Correspondance de Voltaire/1765/Lettre 6150

La bibliothèque libre.
Correspondance : année 1765GarnierŒuvres complètes de Voltaire, tome 44 (p. 104-105).

6150. — À M. D’ALEMBERT.
À Ferney, 9 novembre.

Vous avez dû recevoir la lettre où je vous parlais de la souscription des Calas ; on m’a envoyé de plusieurs endroits le discours prétendu de M. de Castilhon. Je ne peux croire qu’un magistrat ait prononcé un discours si peu mesuré. Il y a des choses vraies : ou aura sans doute brodé le fond. Trop de véhémence nuit quelquefois à la meilleure cause ; et, comme dit fort bien Arlequin, le lavement trop chaud rejaillit au nez de celui qui le donne.

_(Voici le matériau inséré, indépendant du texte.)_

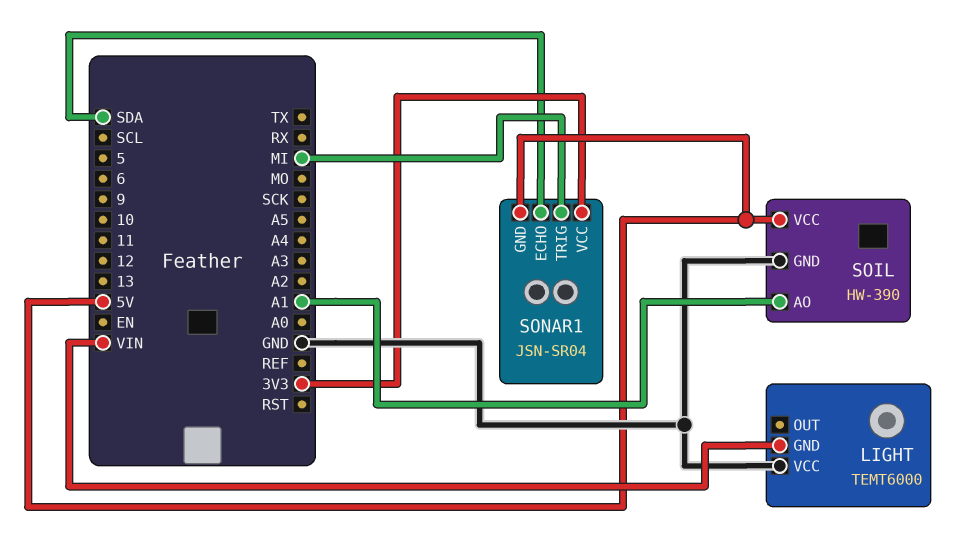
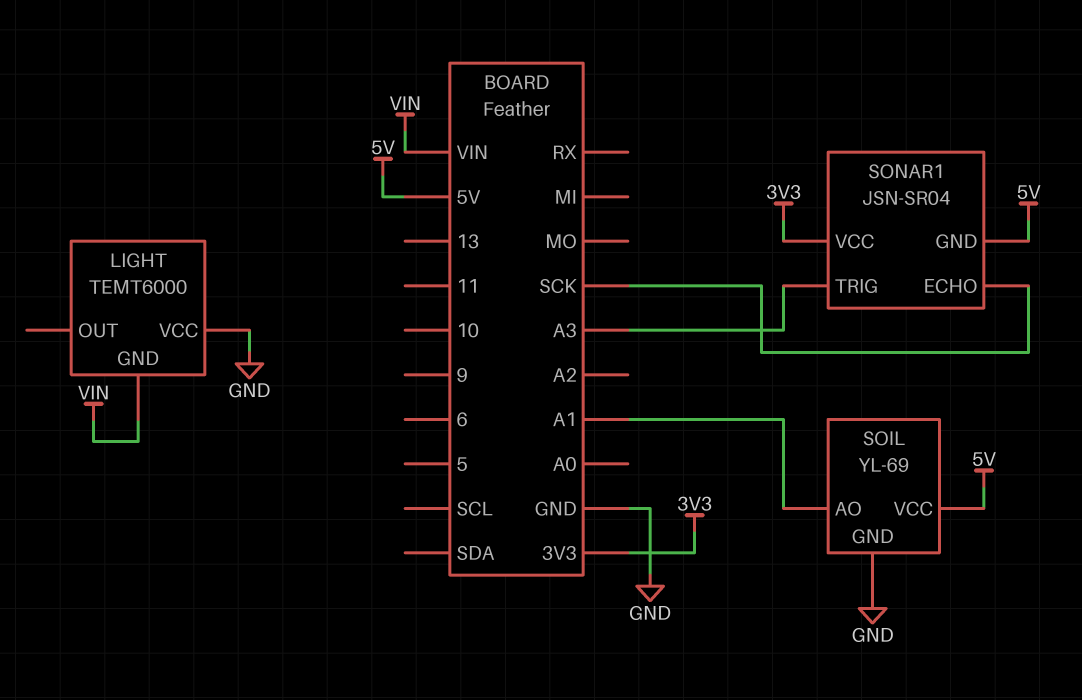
SOIL: HW-390 -> YL-69
SONAR1 pin ECHO: SDA -> SCK
SONAR1 pin TRIG: MI -> A3

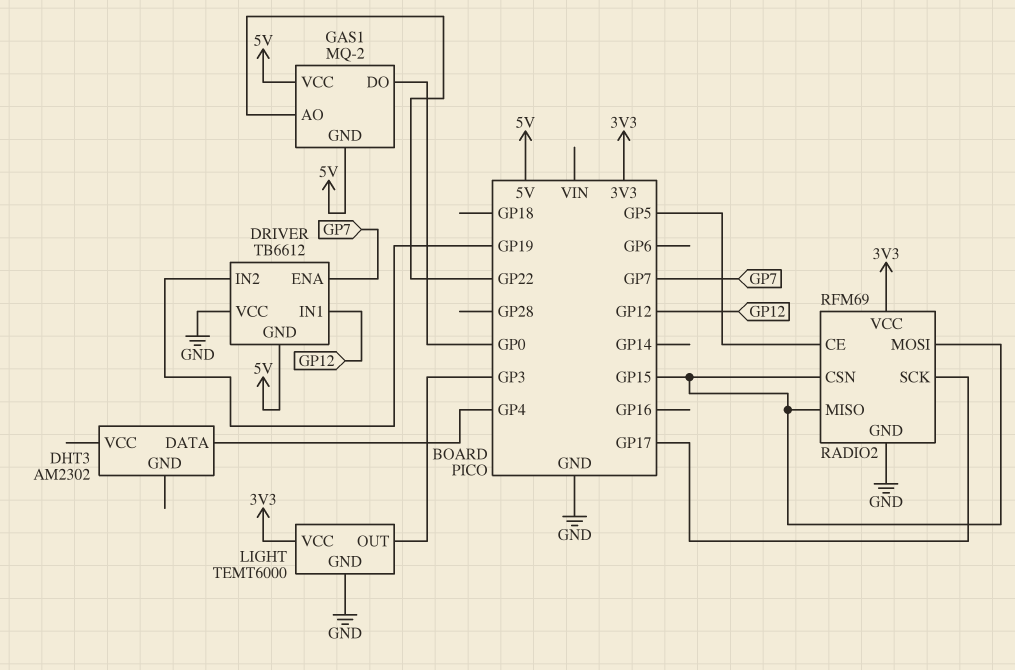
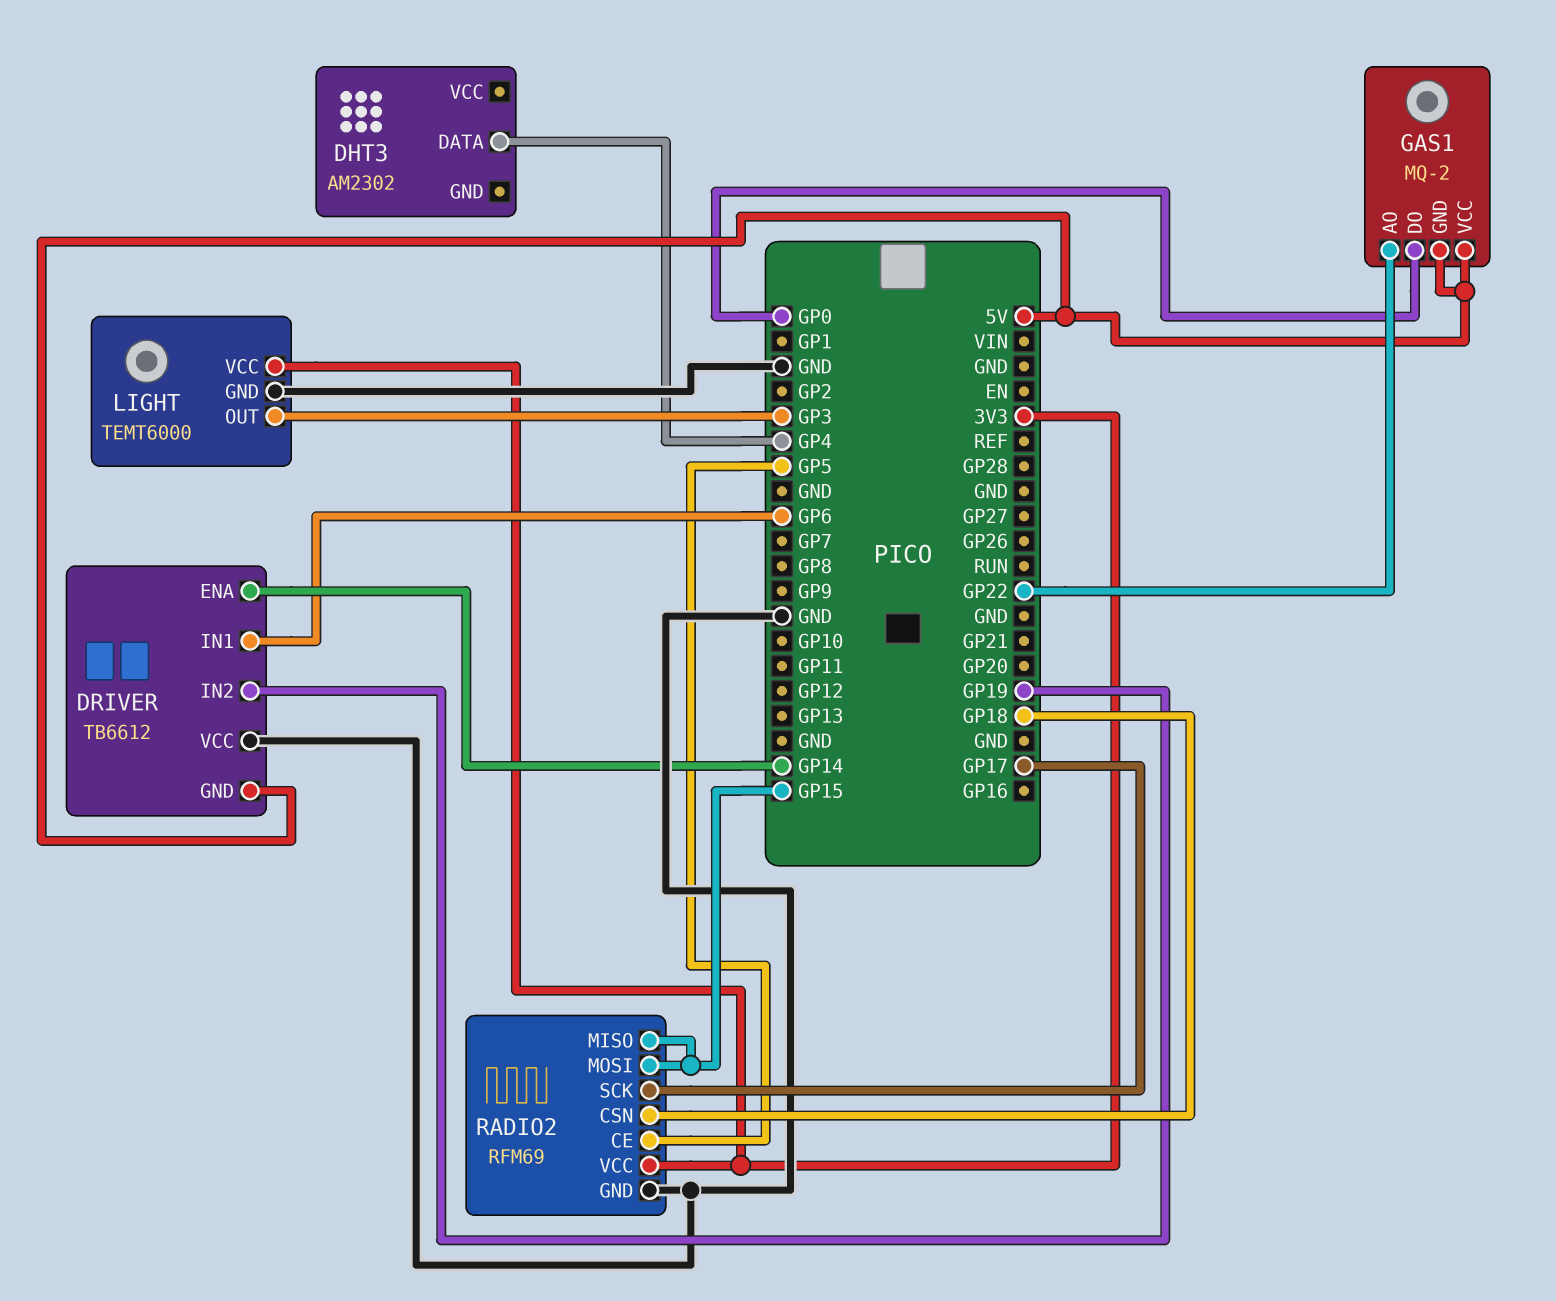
DRIVER pin ENA: GP7 -> GP14
DRIVER pin IN1: GP12 -> GP6
RADIO2 pin CSN: GP15 -> GP18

M. Tronchin n’a point reçu de courrier de Fontainebleau, comme on le disait, et je vois toujours qu’on fait monsieur le dauphin plus malade qu’il ne l’est. Le public est exagérateur, et ne voit jamais en aucun genre les choses comme elles sont. Il est vrai que les médecins en usent de même, ainsi que les théologiens. La plupart de ces messieurs ne voient la vérité ni ne la disent.

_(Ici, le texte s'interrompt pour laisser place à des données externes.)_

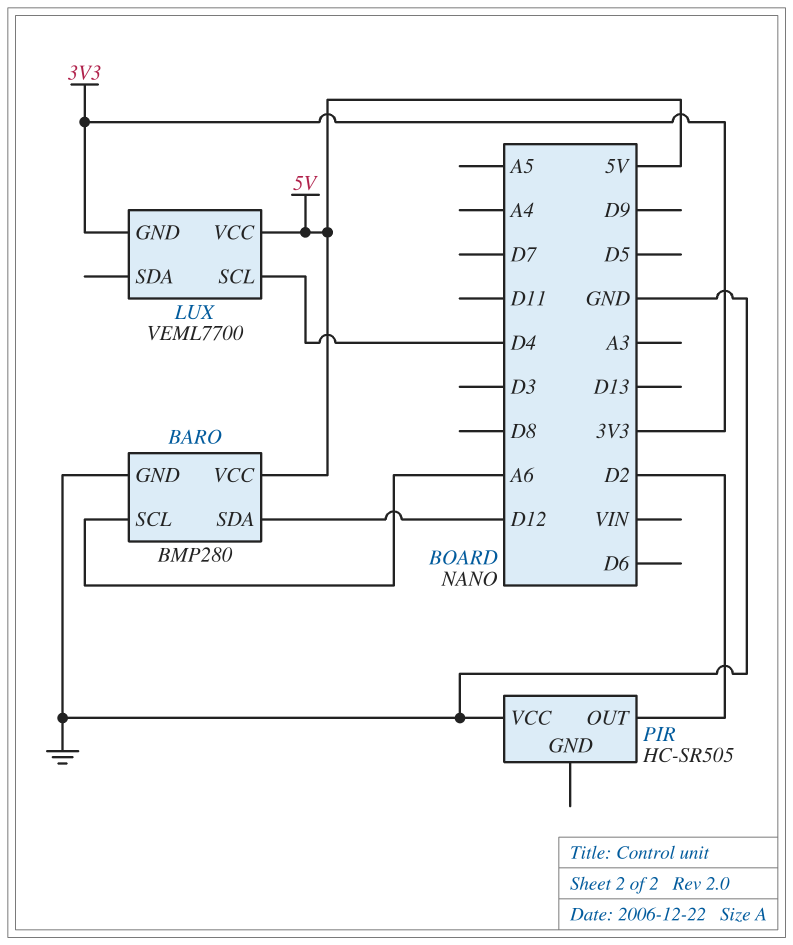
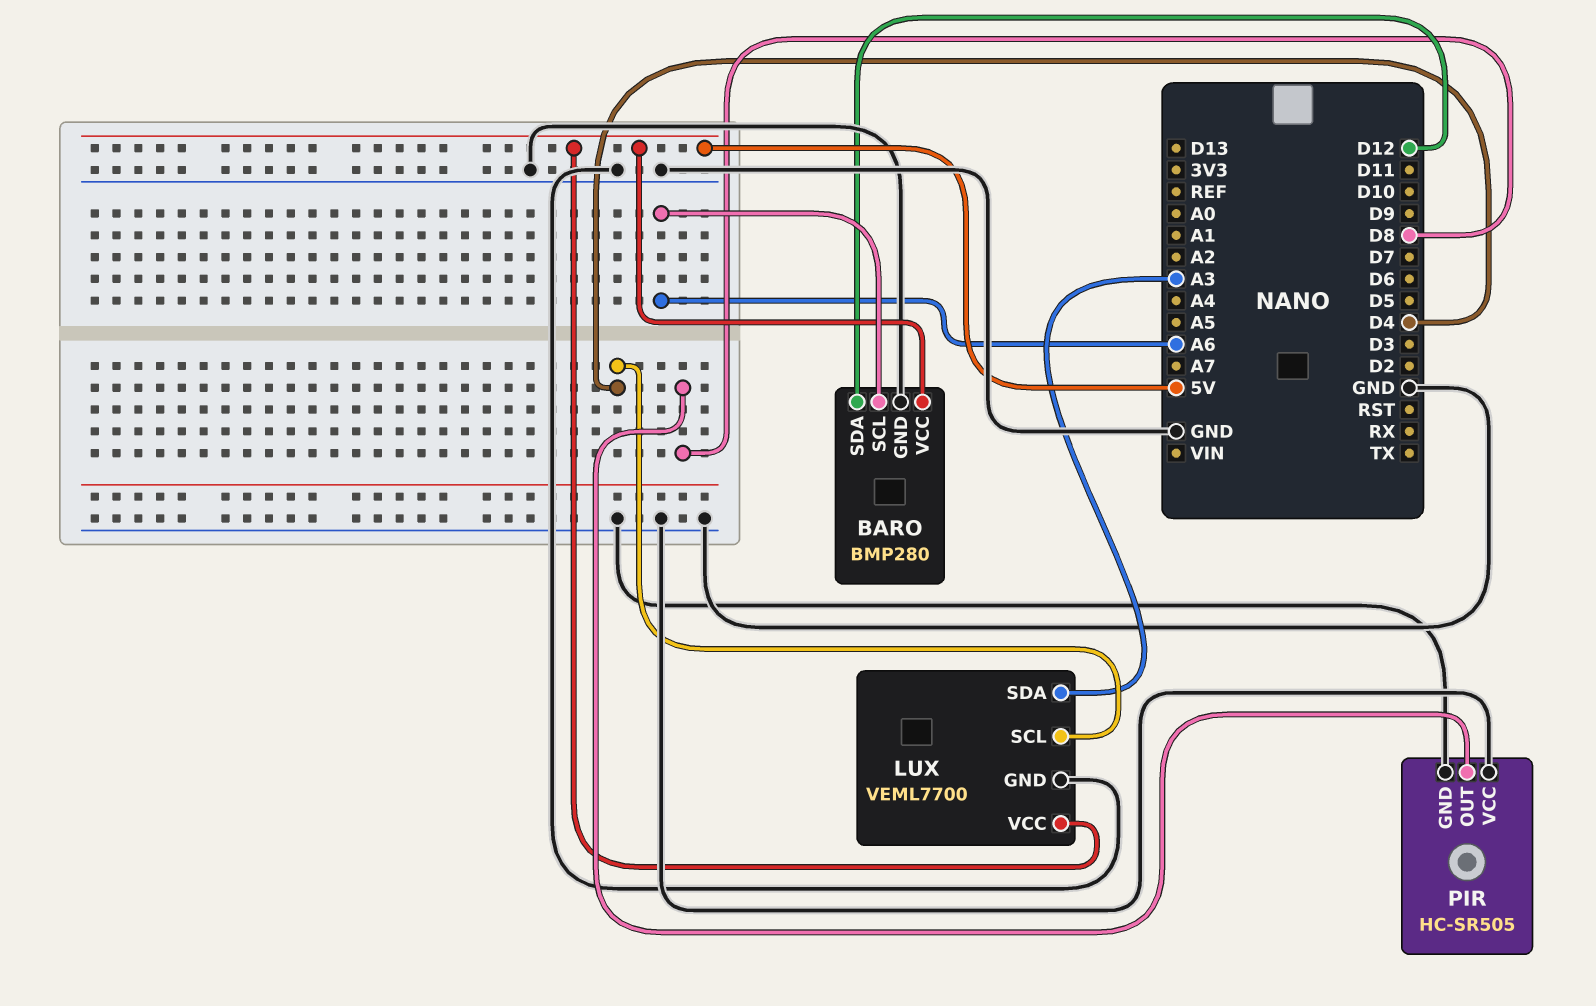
LUX pin GND: 3V3 -> GND
LUX pin SDA: none -> A3
PIR pin GND: none -> GND
PIR pin OUT: D2 -> D8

Si vous voyez M. Thomas, je vous prie de l’assurer que je lui ai dit la vérité quand je lui ai écrit[1]. Mme la duchesse d’Enville m’a fait l’honneur de me parler de la lettre d’un évêque grec[2] ; je ne l’ai point encore vue ; c’est apparemment quelque plaisanterie, car tout est à la grecque à présent. L’impératrice de Russie m’a envoyé une belle boîte d’or tout à la grecque.

Adieu, mon cher ami : je suis accablé de lettres cette poste.

  1. Lettre 6117.
  2. Mandement du révérendissime Père en Dieu Alexis, tome XXV, page 345.